One year later, on February 26, 1998, while in jail for driving under the influence, Simmons contacted the police and gave them a recorded statement of his version of what happened to Smith. Simmons said he, Appellant, and Smith had been driving around while drinking and taking Xanax. They stopped at Stevie Collins’s game room. Appellant went inside while Simmons and Smith waited in the car. Upon Appellant’s return, the three drove to a house where they knew they could purchase more liquor and drugs. As they were walking toward the house, Appellant told Simmons that Collins had offered to pay him $5,000 to kill Smith.2 Thereafter, the three men went to Britton Branch. After building a fire by the road, Appellant went to the car and turned on some music. When he returned, he stood directly behind Smith, shot him in the back of the head, and then fired the remaining rounds from the gun into Smith’s body.

According to Simmons, Appellant then reloaded the pistol and forced him at gunpoint to help remove and destroy some of Smith’s clothing and throw Smith’s body over a hill.
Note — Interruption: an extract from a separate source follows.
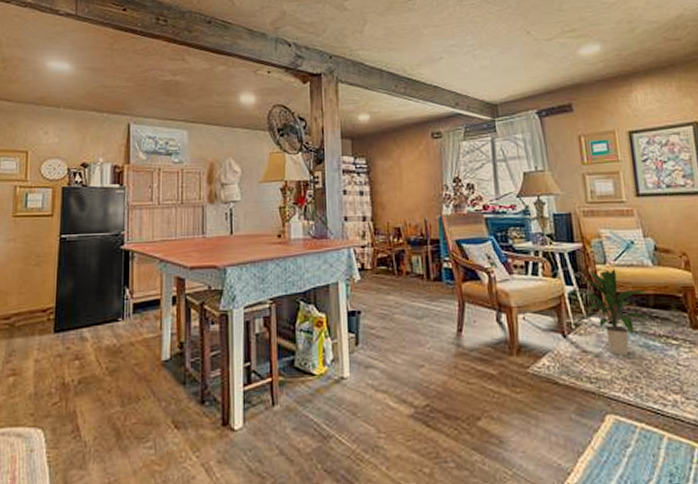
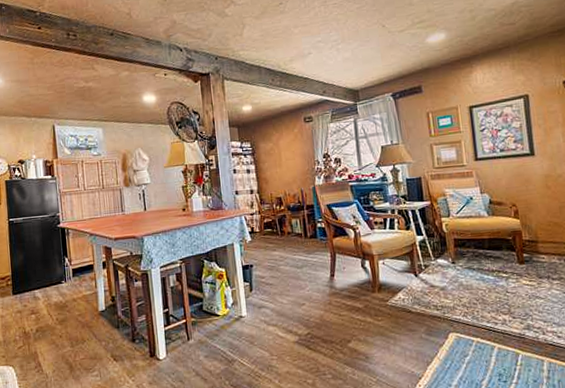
indoor plant: present [574,269,650,356] -> none [424,220,485,288]

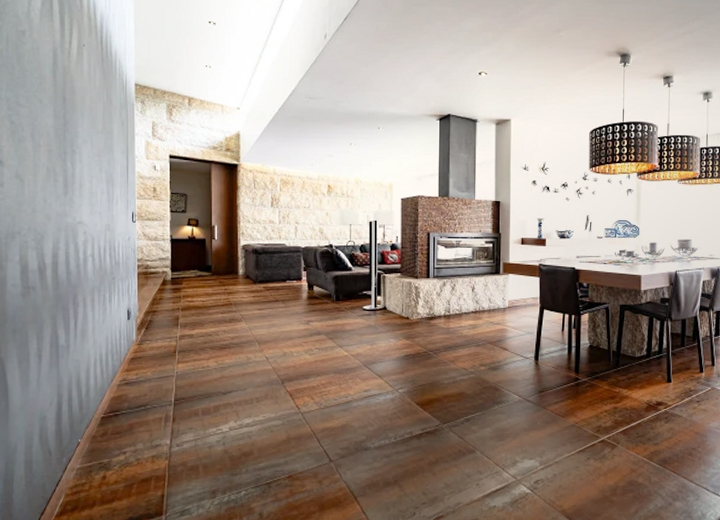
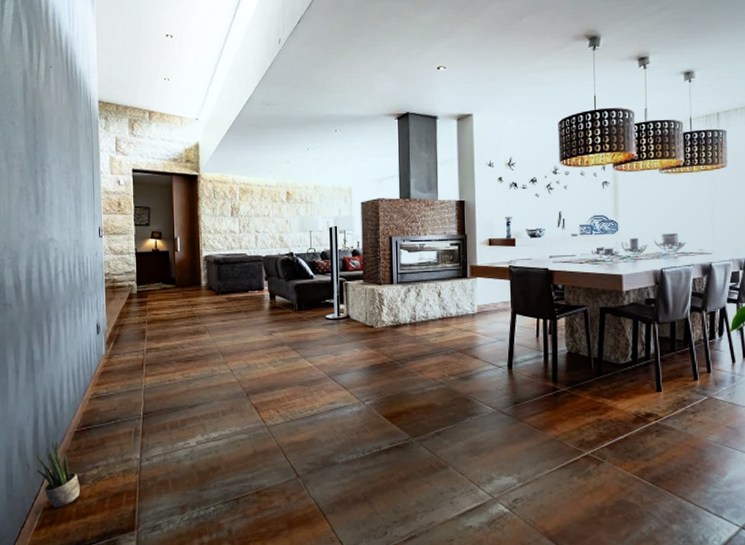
potted plant: none [57,427,106,493] -> present [35,441,80,507]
The two men then returned to Collins’s game room where Appellant collected $5,000, gave Simmons $1,000, and told him what he should tell the police if he was questioned.
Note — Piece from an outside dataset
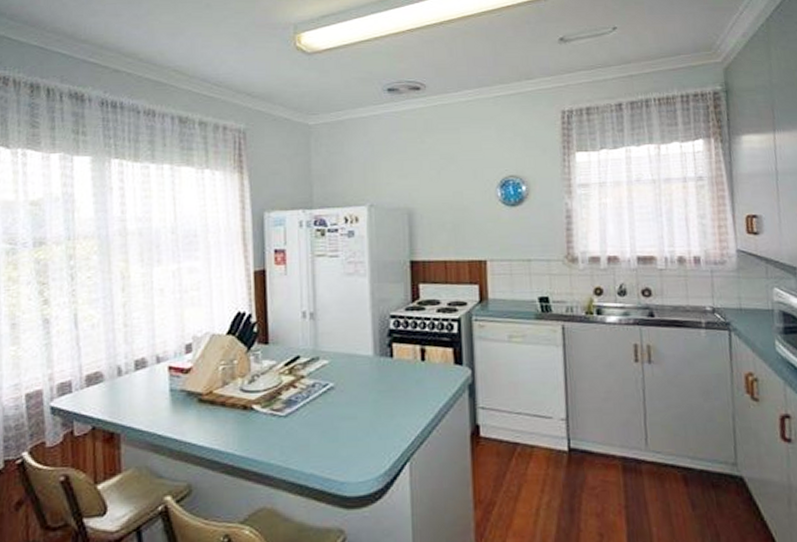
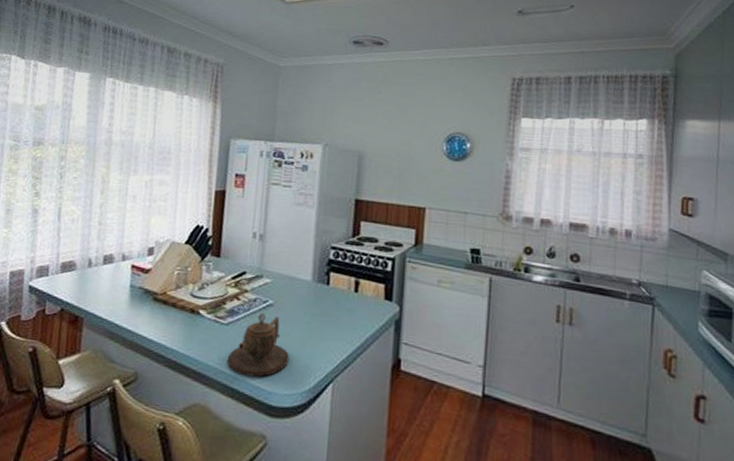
teapot: none [290,398,360,470] -> present [226,313,290,378]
On April 7, 1998, the police interrogated Appellant, who gave a different version of the events. In a recorded statement, Appellant admitted that Collins had offered to pay him $5,000 to kill Smith. Initially Appellant agreed, and Collins gave him a gun. Appellant said he then changed his mind, and Collins then threatened to kill him. Appellant further claimed that before the drive to Britton Branch he told Simmons about his conversation with Collins.
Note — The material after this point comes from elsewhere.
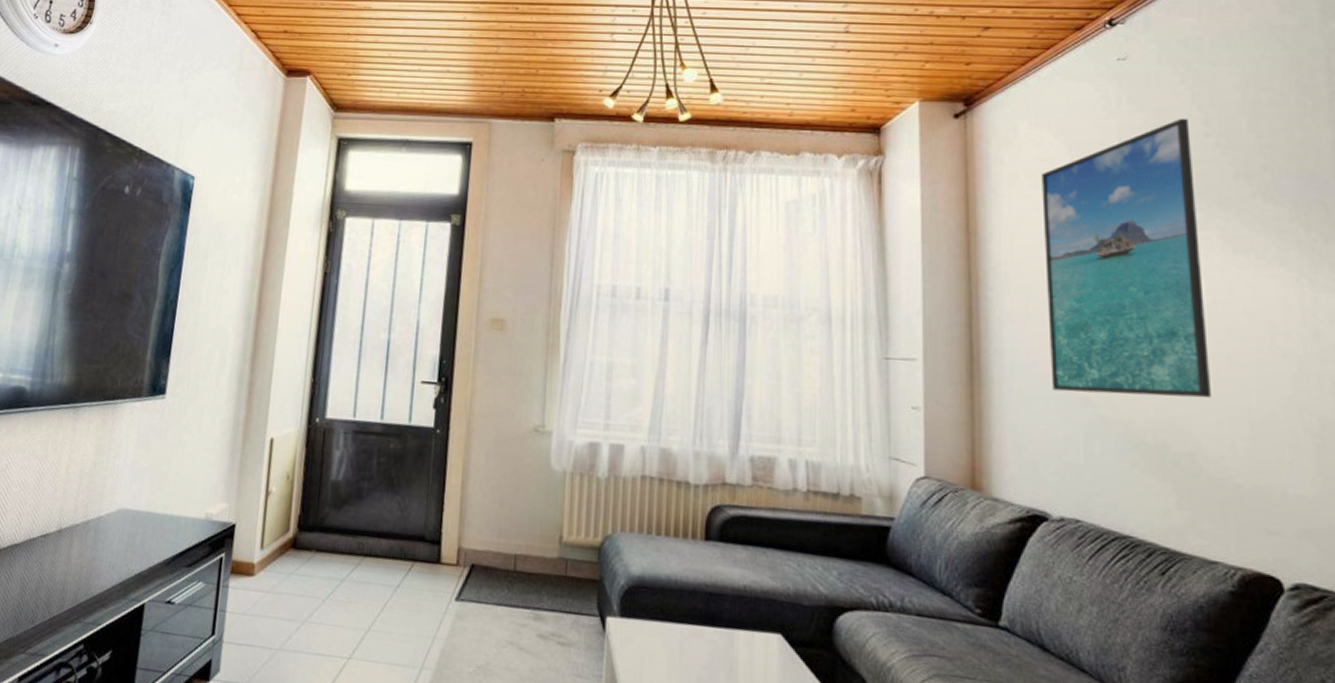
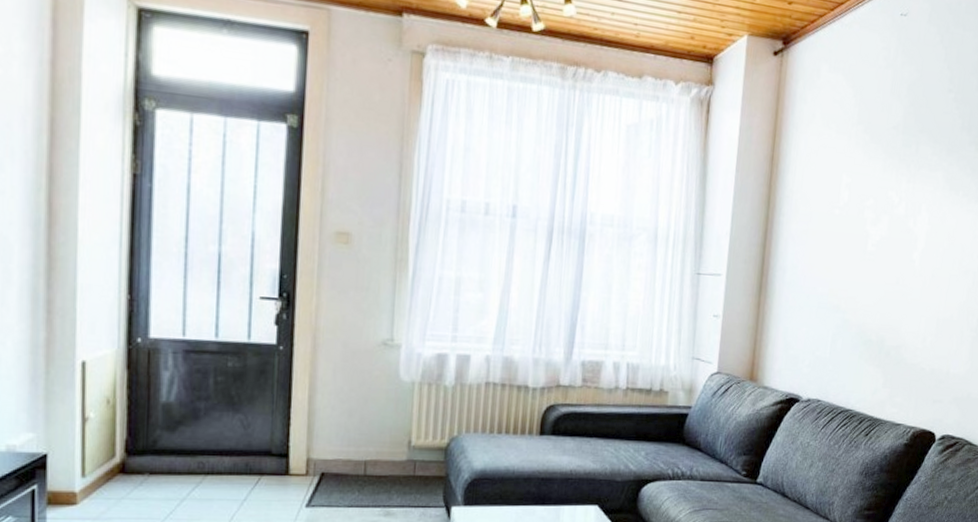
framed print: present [1041,118,1211,399] -> none [816,74,940,305]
At this point the stories diverged. Appellant told the police that Simmons shot Smith, then gave the gun to Appellant and ordered him to shoot Smith as well. Appellant denied throwing Smith’s body over the hill. According to Appellant, he and Simmons returned to the game room where Appellant collected the $5,000 and gave Simmons $2,000.

[162]*162Appellant told a different story at trial. He testified that Simmons and Smith had been arguing throughout the night. According to Appellant, Simmons had been having an affair with Smith’s wife and was angry at Smith for having hit her; further, Smith owed Simmons a substantial sum of money. Appellant said that after the three arrived at Britton Branch, he went to the car to play some music. He heard gun shots and when he returned he found Smith slumped over dead. Simmons then forced Appellant to shoot Smith’s dead body and threatened him not to tell the police.

B. The trial

1. Juror contact with Smith’s mother

During trial, the following colloquy took place at the bench:

[Appellant’s Counsel]: Before we get started on something else. It’s come to my attention that there was a conversation in the hallway between the lady you just spoke to [juror] and the blond headed lady and the two women in the red back there in the back. I believe one of them is Mr. Smith’s mother.
[Prosecutor]: Who ... ?
[Appellant’s Counsel]: The blond headed lady that just spoke up and the two ladies there dressed in red.
By the Court: I’ll inquire into that at some point in time. Let’s proceed. The court never addressed the issue again during trial.
2. Detective Hopkins’s testimony

Detective Hopkins testified that he believed Simmons’s 1998 account of what had happened:

Q: So you felt at that point, regardless of the statement he’d given you back February 7th [1997], you felt he was telling you the truth now, is that correct?
A: That’s right.
Q: Now, when he made the prerecorded statement to you on February 26th, the one that led you to make the tape recorded statement, did you feel that he was being evasive at that point?
A: No.
Q: When he gave you the tape recorded statement itself, did you feel he was being evasive about anything?
A: No, not really.
Q: And you felt he was telling you the truth?

A: I did.

Detective Hopkins then testified that he believed Appellant was not being truthful in his 1998 statement:

Q: During the time that you actually recorded the statement, you continually asked Mays we just want you to be honest; we just want you to tell the truth. Why did you keep asking him that or telling him that.